══ SELECTED EXCERPT ══
# is my 10 gallon ok?



## rustyness (Mar 2, 2007)

Hi! just got a new 10 gallon set up, just wanted to make sure my number of fish was ok for the tank size. 

I have one beta, 2 corys, and 5 zebra danios. 

Right now it appears to be fine, with plenty of room for the fish, but i'm not sure if it will be enough room when they are fully grown?

thanks for the help


----------



## Discusgirl18 (Oct 12, 2007)

That should be plenty of room. At my work we say 1 inch of fish per gallon. But I think you should be fine!


----------



## Lupin (Aug 2, 2006)

Get 6 cories instead of two but stick to the pygmy species when doing so. _Corydoras pygmaeus_ and _Corydoras hastatus_ are good choices.


----------



## JouteiMike (Oct 7, 2006)

Few questions..

How long has it been set up?
Has it cycled?
What species are the corydoras?


----------



## GregV (Aug 10, 2007)

Honestly, I would swtich the Zebras out of the 10, buut I think they will be fine either way.


----------



## ShortFuse (Oct 5, 2007)

Would 6 be the magic number for Spotted Corydoras (Corydoras ambiacus)?


----------



## rustyness (Mar 2, 2007)

the corys are bronze corys (all the lfs had). 

tank has been set up and cycling for like a week, we used aquasafe and some stuff my older bro recommeded called CYCLE. he checked the tank levels and said they were good. 

so i should get more corys?


----------



## Lupin (Aug 2, 2006)

rustyness said:


> the corys are bronze corys (all the lfs had).
═══
══ TASK INPUT ══
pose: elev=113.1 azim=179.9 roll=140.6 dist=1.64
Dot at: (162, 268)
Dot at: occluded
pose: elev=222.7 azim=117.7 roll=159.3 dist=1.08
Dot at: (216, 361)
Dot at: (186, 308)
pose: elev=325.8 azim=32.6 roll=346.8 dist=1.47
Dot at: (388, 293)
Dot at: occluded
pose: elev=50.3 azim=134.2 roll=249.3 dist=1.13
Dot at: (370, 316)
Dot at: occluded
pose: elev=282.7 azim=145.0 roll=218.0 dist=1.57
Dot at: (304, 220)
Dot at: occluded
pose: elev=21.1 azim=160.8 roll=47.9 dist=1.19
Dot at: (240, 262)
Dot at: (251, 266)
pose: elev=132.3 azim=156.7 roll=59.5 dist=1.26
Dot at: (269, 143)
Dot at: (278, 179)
═══
### REQUIREMENTS
[1] In the thread about the 10 gallon tank, which two corydoras species does Lupin name as good pygmy choices?
[2] Write out all the records again, switching "pose" to "view" and leaving everything else unchanged.

### EXERCISE RESULTS
[1] Corydoras pygmaeus and Corydoras hastatus.

[2]
view: elev=113.1 azim=179.9 roll=140.6 dist=1.64
Dot at: (162, 268)
Dot at: occluded
view: elev=222.7 azim=117.7 roll=159.3 dist=1.08
Dot at: (216, 361)
Dot at: (186, 308)
view: elev=325.8 azim=32.6 roll=346.8 dist=1.47
Dot at: (388, 293)
Dot at: occluded
view: elev=50.3 azim=134.2 roll=249.3 dist=1.13
Dot at: (370, 316)
Dot at: occluded
view: elev=282.7 azim=145.0 roll=218.0 dist=1.57
Dot at: (304, 220)
Dot at: occluded
view: elev=21.1 azim=160.8 roll=47.9 dist=1.19
Dot at: (240, 262)
Dot at: (251, 266)
view: elev=132.3 azim=156.7 roll=59.5 dist=1.26
Dot at: (269, 143)
Dot at: (278, 179)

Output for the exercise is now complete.